Every entry below should be printed exactly.

Collection entries
-------

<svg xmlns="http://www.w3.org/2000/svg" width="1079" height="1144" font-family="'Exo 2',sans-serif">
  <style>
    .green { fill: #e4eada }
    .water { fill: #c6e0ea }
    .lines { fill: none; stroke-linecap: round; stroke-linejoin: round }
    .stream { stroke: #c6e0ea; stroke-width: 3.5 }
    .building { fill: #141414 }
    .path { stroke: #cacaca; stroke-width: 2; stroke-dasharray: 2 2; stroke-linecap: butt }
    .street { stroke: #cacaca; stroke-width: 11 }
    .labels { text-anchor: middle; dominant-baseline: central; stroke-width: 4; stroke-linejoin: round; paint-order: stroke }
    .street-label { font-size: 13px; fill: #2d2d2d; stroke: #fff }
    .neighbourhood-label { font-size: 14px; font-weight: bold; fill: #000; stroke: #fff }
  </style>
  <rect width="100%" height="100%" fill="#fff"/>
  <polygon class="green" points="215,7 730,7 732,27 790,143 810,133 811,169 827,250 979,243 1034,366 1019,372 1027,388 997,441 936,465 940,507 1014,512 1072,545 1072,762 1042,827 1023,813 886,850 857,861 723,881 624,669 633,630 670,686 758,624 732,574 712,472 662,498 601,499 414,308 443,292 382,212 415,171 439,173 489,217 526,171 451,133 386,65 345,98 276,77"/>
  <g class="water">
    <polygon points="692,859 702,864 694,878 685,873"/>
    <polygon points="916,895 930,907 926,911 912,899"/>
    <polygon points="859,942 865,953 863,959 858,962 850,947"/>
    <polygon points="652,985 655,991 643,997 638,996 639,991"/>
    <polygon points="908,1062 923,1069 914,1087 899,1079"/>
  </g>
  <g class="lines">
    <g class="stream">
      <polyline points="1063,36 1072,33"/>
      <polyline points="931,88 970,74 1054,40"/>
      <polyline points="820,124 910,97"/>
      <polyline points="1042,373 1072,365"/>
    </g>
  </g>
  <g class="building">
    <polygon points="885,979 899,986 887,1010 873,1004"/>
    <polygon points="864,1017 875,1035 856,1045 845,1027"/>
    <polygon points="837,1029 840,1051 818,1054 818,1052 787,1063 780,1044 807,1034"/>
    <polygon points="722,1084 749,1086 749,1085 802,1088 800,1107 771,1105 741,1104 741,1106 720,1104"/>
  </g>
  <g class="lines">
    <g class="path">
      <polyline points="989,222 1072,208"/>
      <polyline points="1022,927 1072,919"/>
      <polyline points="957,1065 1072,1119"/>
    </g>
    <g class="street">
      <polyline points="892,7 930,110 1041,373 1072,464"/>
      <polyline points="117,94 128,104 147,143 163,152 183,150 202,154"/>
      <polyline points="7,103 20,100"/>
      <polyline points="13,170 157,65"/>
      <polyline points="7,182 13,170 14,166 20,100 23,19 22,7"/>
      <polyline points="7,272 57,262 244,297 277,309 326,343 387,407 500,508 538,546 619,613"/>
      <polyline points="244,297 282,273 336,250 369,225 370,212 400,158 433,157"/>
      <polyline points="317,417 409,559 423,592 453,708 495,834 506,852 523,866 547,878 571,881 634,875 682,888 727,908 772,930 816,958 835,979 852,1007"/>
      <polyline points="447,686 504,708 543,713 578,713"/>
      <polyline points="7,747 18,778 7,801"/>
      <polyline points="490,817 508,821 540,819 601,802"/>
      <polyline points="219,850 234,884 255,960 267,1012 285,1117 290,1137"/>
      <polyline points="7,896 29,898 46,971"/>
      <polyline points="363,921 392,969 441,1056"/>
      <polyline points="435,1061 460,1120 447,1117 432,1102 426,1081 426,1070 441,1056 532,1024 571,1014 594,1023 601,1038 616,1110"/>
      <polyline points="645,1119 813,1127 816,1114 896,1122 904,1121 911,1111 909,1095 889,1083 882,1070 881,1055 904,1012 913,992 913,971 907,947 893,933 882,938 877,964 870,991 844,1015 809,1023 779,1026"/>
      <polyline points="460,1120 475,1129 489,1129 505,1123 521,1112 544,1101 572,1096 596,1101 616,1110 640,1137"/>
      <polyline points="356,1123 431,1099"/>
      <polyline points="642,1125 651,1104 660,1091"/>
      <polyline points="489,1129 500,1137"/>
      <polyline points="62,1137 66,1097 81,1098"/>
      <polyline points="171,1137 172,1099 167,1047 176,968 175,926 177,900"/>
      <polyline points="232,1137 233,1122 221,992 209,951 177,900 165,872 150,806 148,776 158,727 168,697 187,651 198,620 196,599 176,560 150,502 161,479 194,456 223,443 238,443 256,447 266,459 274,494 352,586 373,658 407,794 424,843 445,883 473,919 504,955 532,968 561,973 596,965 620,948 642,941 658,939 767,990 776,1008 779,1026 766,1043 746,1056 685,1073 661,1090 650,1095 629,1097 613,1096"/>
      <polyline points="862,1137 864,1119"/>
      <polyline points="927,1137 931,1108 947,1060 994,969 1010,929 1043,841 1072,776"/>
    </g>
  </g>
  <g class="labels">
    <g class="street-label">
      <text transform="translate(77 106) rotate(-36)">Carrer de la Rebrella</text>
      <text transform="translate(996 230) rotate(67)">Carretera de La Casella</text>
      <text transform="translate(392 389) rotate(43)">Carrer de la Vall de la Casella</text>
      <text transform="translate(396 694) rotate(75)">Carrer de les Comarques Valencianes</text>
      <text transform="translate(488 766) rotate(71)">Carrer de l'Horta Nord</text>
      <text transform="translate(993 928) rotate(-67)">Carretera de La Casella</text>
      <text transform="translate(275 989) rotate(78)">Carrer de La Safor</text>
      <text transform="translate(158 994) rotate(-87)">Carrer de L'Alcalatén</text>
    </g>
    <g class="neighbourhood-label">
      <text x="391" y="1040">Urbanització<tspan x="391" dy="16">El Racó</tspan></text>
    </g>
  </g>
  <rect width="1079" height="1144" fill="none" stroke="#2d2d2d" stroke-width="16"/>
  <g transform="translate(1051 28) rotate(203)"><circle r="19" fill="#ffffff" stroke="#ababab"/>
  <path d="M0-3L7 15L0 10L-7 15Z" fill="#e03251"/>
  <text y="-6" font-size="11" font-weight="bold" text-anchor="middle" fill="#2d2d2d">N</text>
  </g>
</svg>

-------

§ **Task output**:
<svg xmlns="http://www.w3.org/2000/svg" width="1079" height="1144" font-family="'Exo 2',sans-serif">
  <style>
    .green { fill: #e4eada }
    .water { fill: #c6e0ea }
    .lines { fill: none; stroke-linecap: round; stroke-linejoin: round }
    .stream { stroke: #c6e0ea; stroke-width: 3.5 }
    .building { fill: #141414 }
    .path { stroke: #cacaca; stroke-width: 2; stroke-dasharray: 2 2; stroke-linecap: butt }
    .street { stroke: #cacaca; stroke-width: 11 }
    .labels { text-anchor: middle; dominant-baseline: central; stroke-width: 4; stroke-linejoin: round; paint-order: stroke }
    .street-label { font-size: 13px; fill: #2d2d2d; stroke: #fff }
    .neighbourhood-label { font-size: 14px; font-weight: bold; fill: #000; stroke: #fff }
  </style>
  <rect width="100%" height="100%" fill="#fff"/>
  <polygon class="green" points="215,7 730,7 732,27 790,143 810,133 811,169 827,250 979,243 1034,366 1019,372 1027,388 997,441 936,465 940,507 1014,512 1072,545 1072,762 1042,827 1023,813 886,850 857,861 723,881 624,669 633,630 670,686 758,624 732,574 712,472 662,498 601,499 414,308 443,292 382,212 415,171 439,173 489,217 526,171 451,133 386,65 345,98 276,77"/>
  <g class="water">
    <polygon points="692,859 702,864 694,878 685,873"/>
    <polygon points="916,895 930,907 926,911 912,899"/>
    <polygon points="859,942 865,953 863,959 858,962 850,947"/>
    <polygon points="652,985 655,991 643,997 638,996 639,991"/>
    <polygon points="908,1062 923,1069 914,1087 899,1079"/>
  </g>
  <g class="lines">
    <g class="stream">
      <polyline points="1063,36 1072,33"/>
      <polyline points="931,88 970,74 1054,40"/>
      <polyline points="820,124 910,97"/>
      <polyline points="1042,373 1072,365"/>
    </g>
  </g>
  <g class="building">
    <polygon points="885,979 899,986 887,1010 873,1004"/>
    <polygon points="864,1017 875,1035 856,1045 845,1027"/>
    <polygon points="837,1029 840,1051 818,1054 818,1052 787,1063 780,1044 807,1034"/>
    <polygon points="722,1084 749,1086 749,1085 802,1088 800,1107 771,1105 741,1104 741,1106 720,1104"/>
  </g>
  <g class="lines">
    <g class="path">
      <polyline points="989,222 1072,208"/>
      <polyline points="1022,927 1072,919"/>
      <polyline points="957,1065 1072,1119"/>
    </g>
    <g class="street">
      <polyline points="892,7 930,110 1041,373 1072,464"/>
      <polyline points="117,94 128,104 147,143 163,152 183,150 202,154"/>
      <polyline points="7,103 20,100"/>
      <polyline points="13,170 157,65"/>
      <polyline points="7,182 13,170 14,166 20,100 23,19 22,7"/>
      <polyline points="7,272 57,262 244,297 277,309 326,343 387,407 500,508 538,546 619,613"/>
      <polyline points="244,297 282,273 336,250 369,225 370,212 400,158 433,157"/>
      <polyline points="317,417 409,559 423,592 453,708 495,834 506,852 523,866 547,878 571,881 634,875 682,888 727,908 772,930 816,958 835,979 852,1007"/>
      <polyline points="447,686 504,708 543,713 578,713"/>
      <polyline points="7,747 18,778 7,801"/>
      <polyline points="490,817 508,821 540,819 601,802"/>
      <polyline points="219,850 234,884 255,960 267,1012 285,1117 290,1137"/>
      <polyline points="7,896 29,898 46,971"/>
      <polyline points="363,921 392,969 441,1056"/>
      <polyline points="435,1061 460,1120 447,1117 432,1102 426,1081 426,1070 441,1056 532,1024 571,1014 594,1023 601,1038 616,1110"/>
      <polyline points="645,1119 813,1127 816,1114 896,1122 904,1121 911,1111 909,1095 889,1083 882,1070 881,1055 904,1012 913,992 913,971 907,947 893,933 882,938 877,964 870,991 844,1015 809,1023 779,1026"/>
      <polyline points="460,1120 475,1129 489,1129 505,1123 521,1112 544,1101 572,1096 596,1101 616,1110 640,1137"/>
      <polyline points="356,1123 431,1099"/>
      <polyline points="642,1125 651,1104 660,1091"/>
      <polyline points="489,1129 500,1137"/>
      <polyline points="62,1137 66,1097 81,1098"/>
      <polyline points="171,1137 172,1099 167,1047 176,968 175,926 177,900"/>
      <polyline points="232,1137 233,1122 221,992 209,951 177,900 165,872 150,806 148,776 158,727 168,697 187,651 198,620 196,599 176,560 150,502 161,479 194,456 223,443 238,443 256,447 266,459 274,494 352,586 373,658 407,794 424,843 445,883 473,919 504,955 532,968 561,973 596,965 620,948 642,941 658,939 767,990 776,1008 779,1026 766,1043 746,1056 685,1073 661,1090 650,1095 629,1097 613,1096"/>
      <polyline points="862,1137 864,1119"/>
      <polyline points="927,1137 931,1108 947,1060 994,969 1010,929 1043,841 1072,776"/>
    </g>
  </g>
  <g class="labels">
    <g class="street-label">
      <text transform="translate(77 106) rotate(-36)">Carrer de la Rebrella</text>
      <text transform="translate(996 230) rotate(67)">Carretera de La Casella</text>
      <text transform="translate(392 389) rotate(43)">Carrer de la Vall de la Casella</text>
      <text transform="translate(396 694) rotate(75)">Carrer de les Comarques Valencianes</text>
      <text transform="translate(488 766) rotate(71)">Carrer de l'Horta Nord</text>
      <text transform="translate(993 928) rotate(-67)">Carretera de La Casella</text>
      <text transform="translate(275 989) rotate(78)">Carrer de La Safor</text>
      <text transform="translate(158 994) rotate(-87)">Carrer de L'Alcalatén</text>
    </g>
    <g class="neighbourhood-label">
      <text x="391" y="1040">Urbanització<tspan x="391" dy="16">El Racó</tspan></text>
    </g>
  </g>
  <rect width="1079" height="1144" fill="none" stroke="#2d2d2d" stroke-width="16"/>
  <g transform="translate(1051 28) rotate(203)"><circle r="19" fill="#ffffff" stroke="#ababab"/>
  <path d="M0-3L7 15L0 10L-7 15Z" fill="#e03251"/>
  <text y="-6" font-size="11" font-weight="bold" text-anchor="middle" fill="#2d2d2d">N</text>
  </g>
</svg>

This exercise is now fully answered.